0
votes

I'm trying to run a pipeline in Google Cloud DataFlow, in "Streaming" mode. The pipeline should read from a PubSub topic, however it doesn't actually read from the topic until I delete it, re-create it and re-publish all the messages to the topic AFTER the pipeline started.

Is there any way to make the pipeline read already-published messages?

2

2 Answers

1
votes

It sounds like supplying a Pub/Sub subscription (more details in the Pub/Sub I/O documentation) would solve your problem. Messages will be buffered after the subscription creation, allowing these to be read when the pipeline starts.

1
votes

Please create a custom subscription in pub sub using cloud console. In the code try something like this.

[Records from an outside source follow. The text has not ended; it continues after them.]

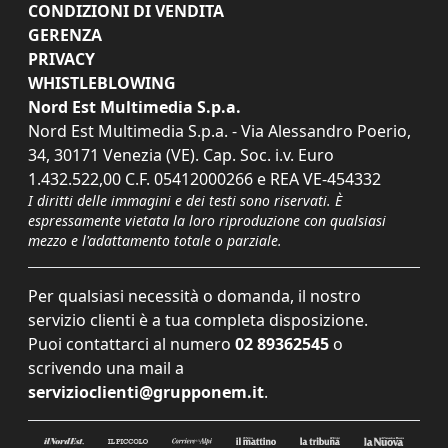
CONDIZIONI DI VENDITA
GERENZA
PRIVACY
WHISTLEBLOWING
Nord Est Multimedia S.p.a.
Nord Est Multimedia S.p.a. - Via Alessandro Poerio,
34, 30171 Venezia (VE). Cap. Soc. i.v. Euro
1.432.522,00 C.F. 05412000266 e REA VE-454332
I diritti delle immagini e dei testi sono riservati. È
espressamente vietata la loro riproduzione con qualsiasi
mezzo e l'adattamento totale o parziale.
Per qualsiasi necessità o domanda, il nostro
servizio clienti è a tua completa disposizione.
Puoi contattarci al numero
02 89362545
o
scrivendo una mail a
servizioclienti@grupponem.it
.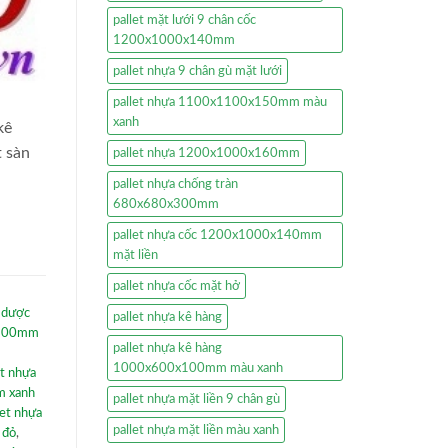
pallet mặt lưới 9 chân cốc
1200x1000x140mm
pallet nhựa 9 chân gù mặt lưới
pallet nhựa 1100x1100x150mm màu
xanh
kê
t sàn
pallet nhựa 1200x1000x160mm
pallet nhựa chống tràn
680x680x300mm
pallet nhựa cốc 1200x1000x140mm
mặt liền
pallet nhựa cốc mặt hở
ê dược
pallet nhựa kê hàng
x100mm
pallet nhựa kê hàng
1000x600x100mm màu xanh
et nhựa
m xanh
pallet nhựa mặt liền 9 chân gù
let nhựa
pallet nhựa mặt liền màu xanh
 đỏ
,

 PCollection<TableRow> datastream = p.apply(PubsubIO.Read.named("Read device iot data from PubSub")

            .subscription(String.format("projects/%s/subscriptions/%s",<ProjectId>,<Subscriptionname>))

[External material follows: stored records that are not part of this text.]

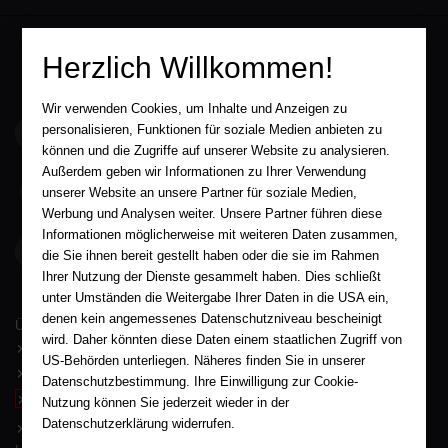
Herzlich Willkommen!
Wir verwenden Cookies, um Inhalte und Anzeigen zu
service@aha-buch.de
personalisieren, Funktionen für soziale Medien anbieten zu
können und die Zugriffe auf unserer Website zu analysieren.
Außerdem geben wir Informationen zu Ihrer Verwendung
05563 / 9996039
unserer Website an unsere Partner für soziale Medien,
Werbung und Analysen weiter. Unsere Partner führen diese
Informationen möglicherweise mit weiteren Daten zusammen,
AHA-BUCH GmbH
die Sie ihnen bereit gestellt haben oder die sie im Rahmen
Garlebsen 48
37574 Einbeck
Ihrer Nutzung der Dienste gesammelt haben. Dies schließt
unter Umständen die Weitergabe Ihrer Daten in die USA ein,
Wir sind gerne für Sie persönlich da.
denen kein angemessenes Datenschutzniveau bescheinigt
Über AHA-BUCH
wird. Daher könnten diese Daten einem staatlichen Zugriff von
AGB
US-Behörden unterliegen. Näheres finden Sie in unserer
Impressum
Datenschutzbestimmung. Ihre Einwilligung zur Cookie-
Widerruf
Nutzung können Sie jederzeit wieder in der
Datenschutzerklärung widerrufen.
Datenschutz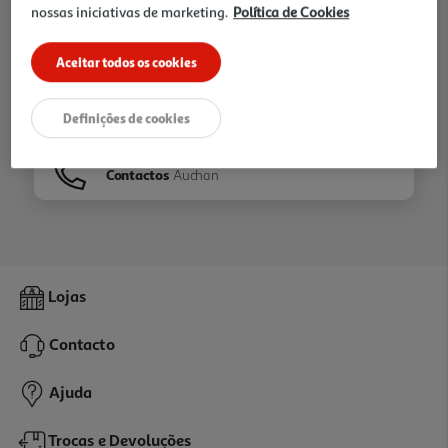
nossas iniciativas de marketing.
Política de Cookies
Ir para
Homepage
Aceitar todos os cookies
Veja os nossos
Folhetos
Definições de cookies
Contactos
Auchan
Lojas
Contacto
Ajuda
Trocas e Devoluções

            .timestampLabel("ts")
            .withCoder(TableRowJsonCoder.of()));

Please note when you subscribe , you can subscribe to either a topic or subscription name.

In the above code i subscribed to subscription which i created explicitly in pub sub console. The advantage of going for explicit subscription is that, it stores data pulled from pub sub even when your data flow code is offline.So data wont be lost.